━━━ DATA ━━━

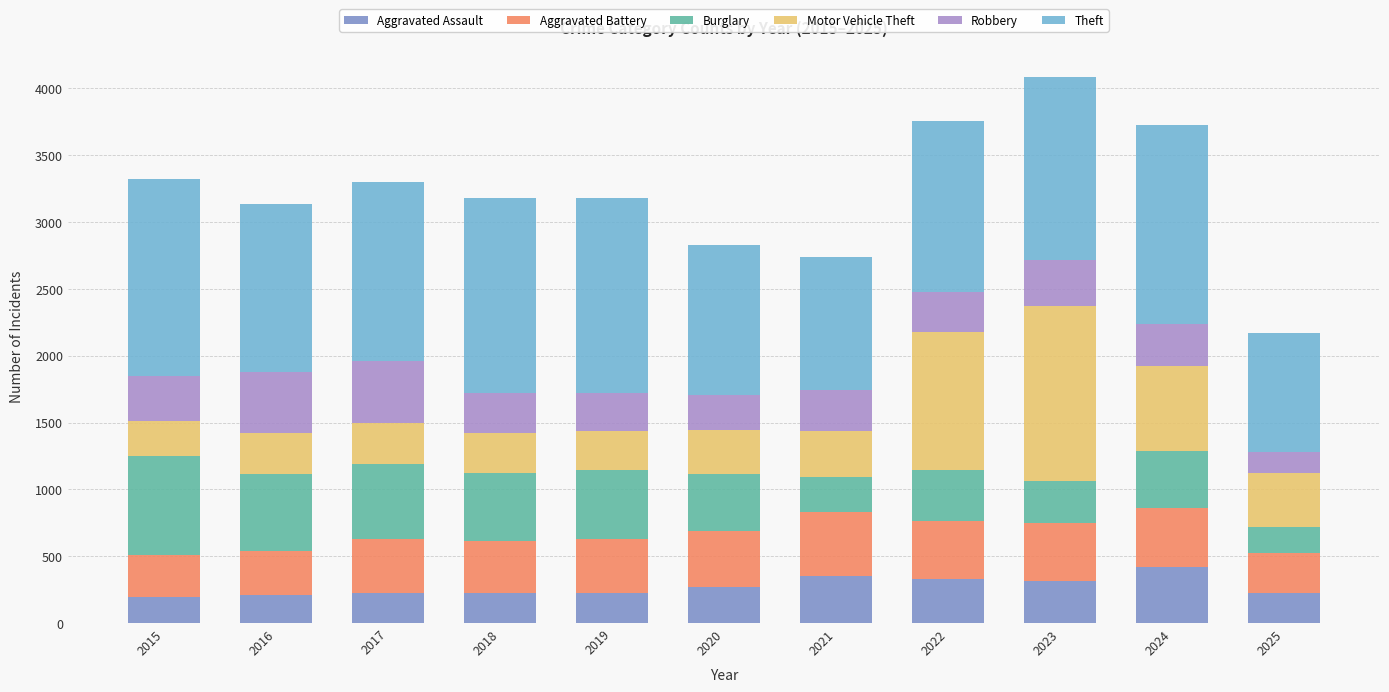

How many bars are there in total?

11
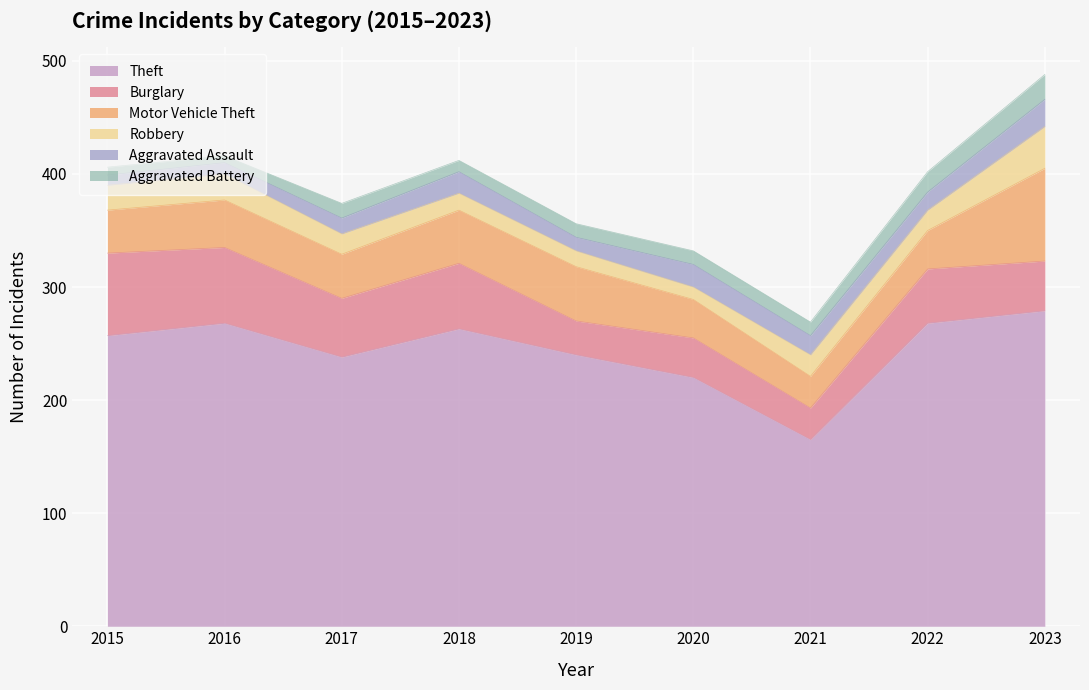

True or false: Burglary has a value of 16 at 2021.

False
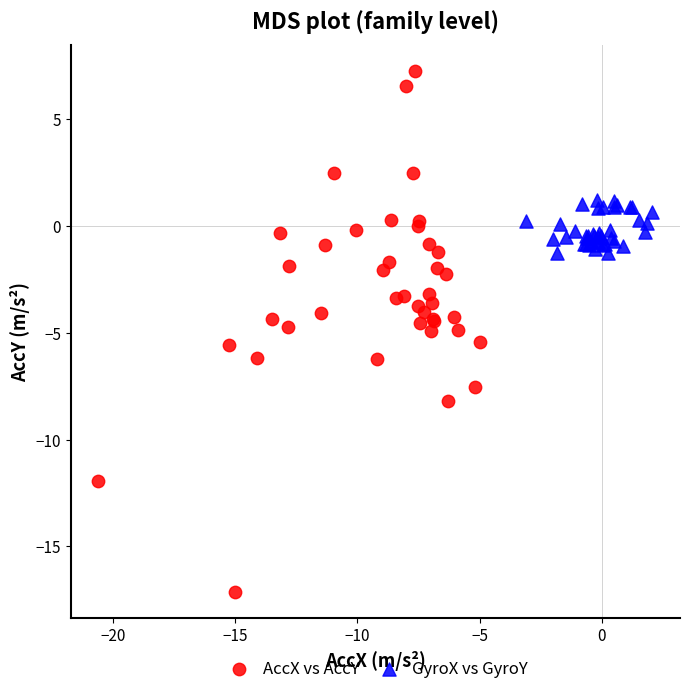

What are all the series names shown in the legend?

AccX vs AccY, GyroX vs GyroY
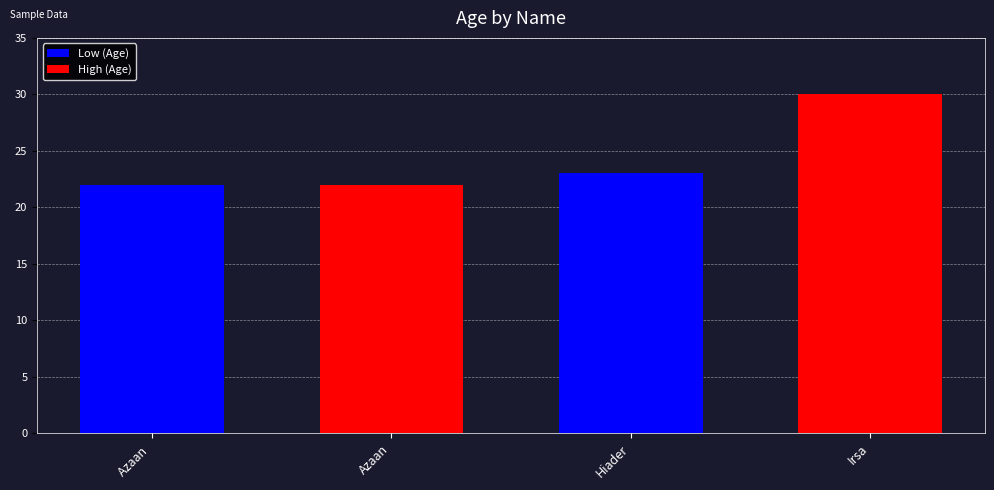

Between Hiader and Azaan , which is larger?

Hiader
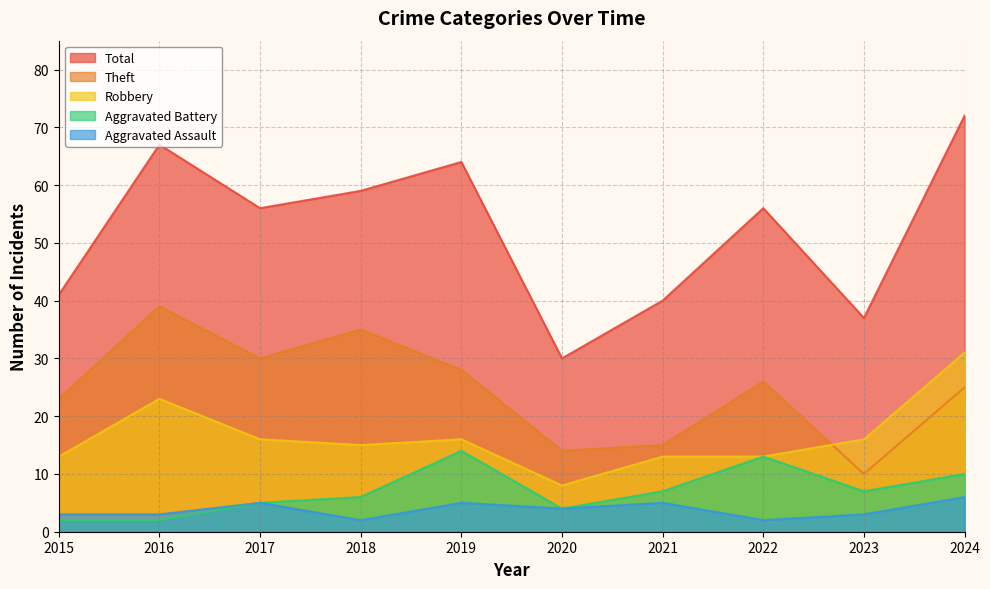

True or false: Robbery and Aggravated Assault intersect in this chart.

False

━━━

WORK INSTRUCTIONS → Copy every line of the records above word for word, leaving out the pictures.

ANSWER TO THIS EXERCISE →
How many bars are there in total?

11

True or false: Burglary has a value of 16 at 2021.

False

What are all the series names shown in the legend?

AccX vs AccY, GyroX vs GyroY

Between Hiader and Azaan , which is larger?

Hiader

True or false: Robbery and Aggravated Assault intersect in this chart.

False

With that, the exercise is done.